Thanks for your positive feedback and the updated score. We truly appreciate it.

最终决定

This paper proposes MonoLift, a tri-level distillation framework that transfers spatial, temporal, and action-level knowledge from a depth-guided teacher to a monocular RGB student, enabling efficient 3D-aware manipulation without explicit depth at deployment. The method is well motivated and clearly written, and the experiments across LIBERO-90, LIBERO-LONE, Meta-World, and real-world tasks are comprehensive.

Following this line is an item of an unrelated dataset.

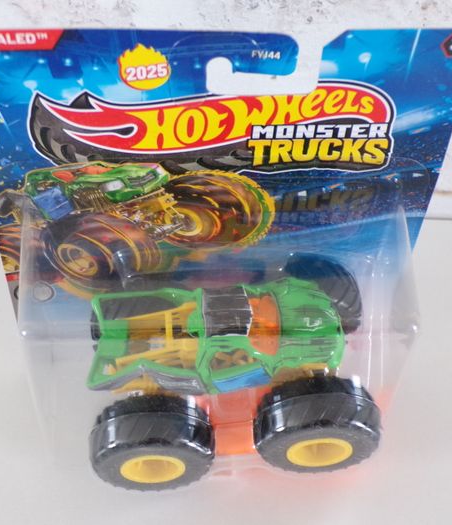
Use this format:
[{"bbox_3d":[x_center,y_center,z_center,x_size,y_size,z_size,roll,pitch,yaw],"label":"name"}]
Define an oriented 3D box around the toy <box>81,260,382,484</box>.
[{"bbox_3d":[0.001,0.031,0.272,0.091,0.054,0.063,-5,52,0],"label":"toy"}]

Results show MonoLift consistently outperforms monocular baselines and even some methods using explicit 3D input.

Strengths:

  • Clear writing and strong motivation (Reviewers zdQB, TXrx).
  • Comprehensive experiments, with ablations validating design choices (Reviewers zdQB, 8Sa5, TXrx).

Weaknesses: Real-world results are less convincing compared to simulation ones, with no videos provided.

Rebuttal: The authors provided a thorough response with additional experiments, including:

  • Comparisons with multi-view baselines (Diffusion Policy, OpenVLA).
  • Ablations on temporal dynamics distillation, teacher depth quality, distillation strategies, and head architectures.
  • An RGB+depth baseline.

These additions are insightful and address reviewer concerns, though real-world validation could still be strengthened.

Suggestions for Improvement:

  • Include videos showcasing real-world experiments (Reviewer TXrx).
  • Incorporate additional experiments into the main paper or appendix for clarity and completeness.